01/17/2018
Overall --and I am being very frank here-- if being shy is holding you back from countless numbers of actions, advancements, or from speaking at those moments when you later know you should have, then the shyness has to be worked on.
If you met me today, it would be hard to believe that I was very shy long ago.
But, through time I learned to get past being shy. I had to. I saw and experienced too many opportunities waiting for me to act upon simply pass me by.
So, I read articles on topics that would be current and of interest to share in conversation. I made sure to read some new content to open my mind and perspective on topics.
I took chances in speaking. I would throw myself into the mix when volunteers were needed.
I practiced speaking to strangers with topics that might have a commonality to the both of us at that moment.
I learned to be humorous. People love to laugh, even if they are ones that do not commonly do so. By learning to listen to my tone of voice, I could make sure to convey the humor --and not a sense of seriousness or creepiness-- in my speaking.
I made special focus on reading material about psychology and relationships. Back then, if it had to deal with dating, I was reading it. If it was an article showing findings in a particular area of psychology, I was reading it.
I strongly feel that there are a countless numbers of great and wonderful people that are shy. It is this being shy that I believe leaves a lot of nice people with the challenge of trying to date. And if this factor --being shy-- equates to less conversations and interactions with others, the chances of meeting that special someone is significantly lowered.
My theory: Two shy people will never meet and fall in love. By its simple base, they would be too shy to seize the moment and make things happen.
There is a quote I used to firmly believe in: "He who hesitates is lost."
From it I took it to mean that you need take action when the moment called for it. And if you waited, the moment or opportunity would pass you by. In which case you would have lost.

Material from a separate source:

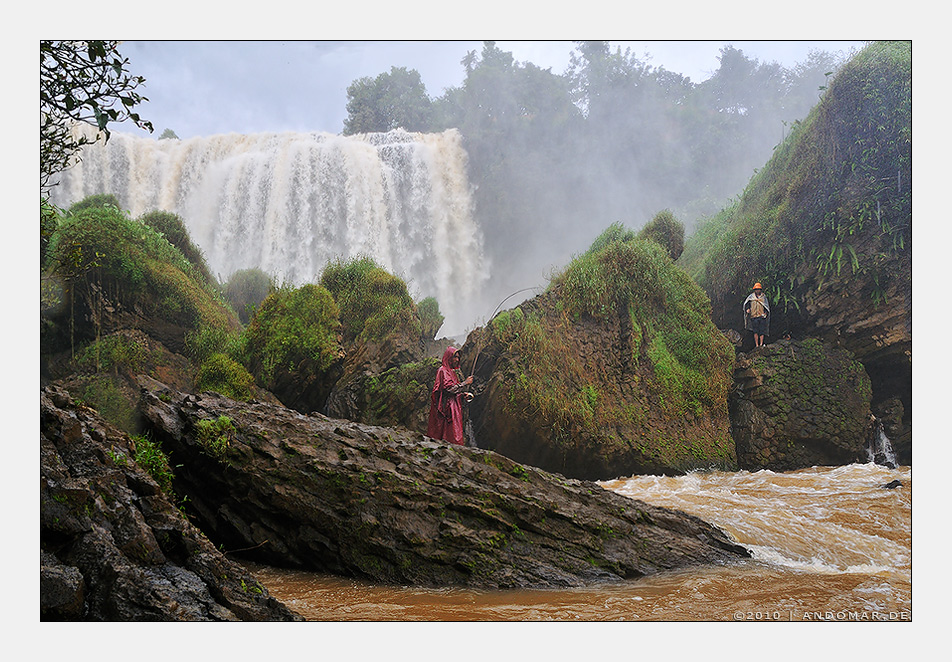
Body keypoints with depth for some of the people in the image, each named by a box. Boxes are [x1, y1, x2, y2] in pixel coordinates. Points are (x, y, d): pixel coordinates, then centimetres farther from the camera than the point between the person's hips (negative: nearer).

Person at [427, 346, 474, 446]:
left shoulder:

Being shy can be worked on. It can be chipped away. This to say you can lower how shy you are. Reduce being shy so can speak your mind when you are next given the opportunity. Reduce being shy so you can act when the moment calls for it. Reduce being shy so that you might get to meeting that special person who happens to be very shy right now, but they are a super great person. So super that you just might come to love them. And they love you.